Suffice to say, some damage control is perhaps in order.
It doesn't help that Groupon's self-styled megalomania itself also creates problems. On Tuesday Groupon in China came forward on yet another embarrassing group-buying gaffe: As it discovered, it was inadvertently selling counterfeit Tissot brand watches through its site. As a make-good, it is issuing refunds and an additional 400 yen (~$63) in compensation, according to the AFP.
But isn't this really just another instance of Groupon facing the age-old battle of quantity over quality?
Groupon infamously blundered a New Year's dinner deal in Japan last year. What's more, in this instance, Groupon has said it's reporting the watch supplier, Tianjin Jinsan Commercial and Trade Co., to the police for "providing allegedly fraudulent information for claiming to be a sales agent for Tissot."
Isn't this the sort of vetting Groupon should be doing before a deal hits their site, anyway?

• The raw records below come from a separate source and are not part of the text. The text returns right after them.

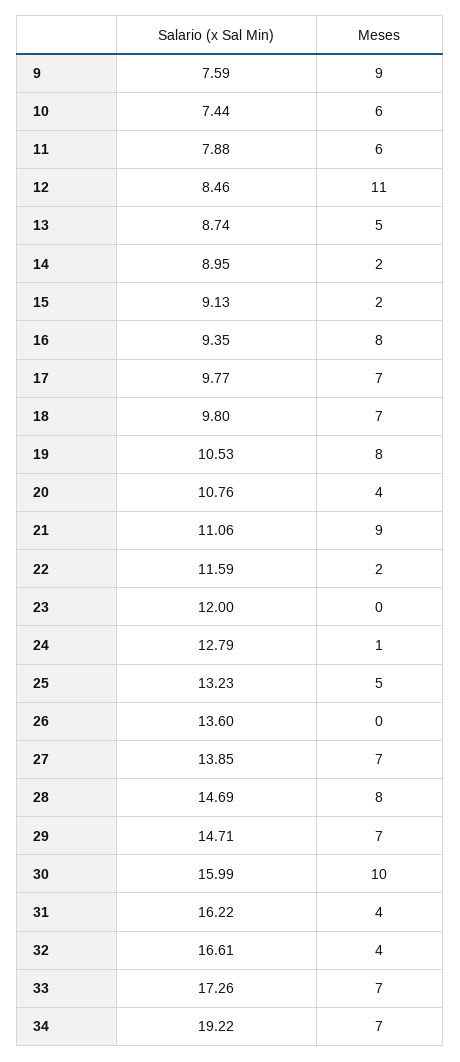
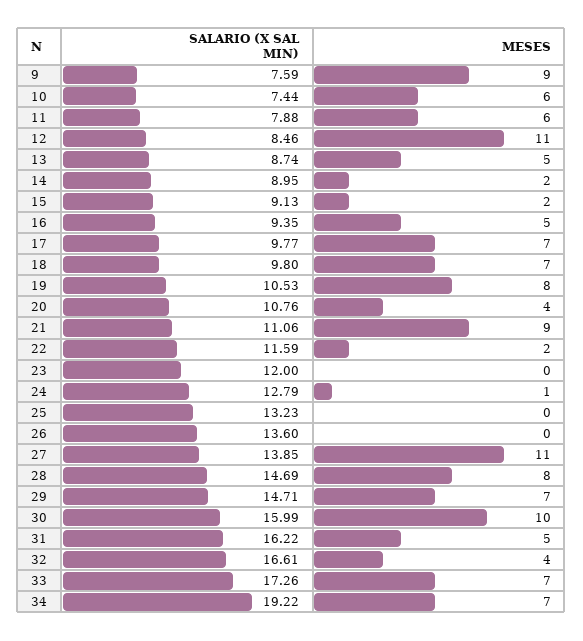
  {
    "Salario (x Sal Min)": {
      "9": 7.59,
      "10": 7.44,
      "11": 7.88,
      "12": 8.46,
      "13": 8.74,
      "14": 8.95,
      "15": 9.13,
      "16": 9.35,
      "17": 9.77,
      "18": 9.8,
      "19": 10.53,
      "20": 10.76,
      "21": 11.06,
      "22": 11.59,
      "23": 12,
      "24": 12.79,
      "25": 13.23,
      "26": 13.6,
      "27": 13.85,
      "28": 14.69,
      "29": 14.71,
      "30": 15.99,
      "31": 16.22,
      "32": 16.61,
      "33": 17.26,
      "34": 19.22
    },
    "Meses": {
      "9": 9,
      "10": 6,
      "11": 6,
      "12": 11,
      "13": 5,
      "14": 2,
      "15": 2,
-     "16": 8,
+     "16": 5,
      "17": 7,
      "18": 7,
      "19": 8,
      "20": 4,
      "21": 9,
      "22": 2,
      "23": 0,
      "24": 1,
-     "25": 5,
+     "25": 0,
      "26": 0,
-     "27": 7,
+     "27": 11,
      "28": 8,
      "29": 7,
      "30": 10,
-     "31": 4,
+     "31": 5,
      "32": 4,
      "33": 7,
      "34": 7
    }
  }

They have people on staff to research, confirm, and weigh the pros/cons of listing each deal. (They're called reviews researchers.)
More damning still is that Groupon in China had hired roughly 3,000 people as of June 10. By August an estimated 400 of those people had been fired due to "poor performance," according to Bloomberg.
Groupon, maybe you should slow your roll.
As of press time, the stock is at $25.30.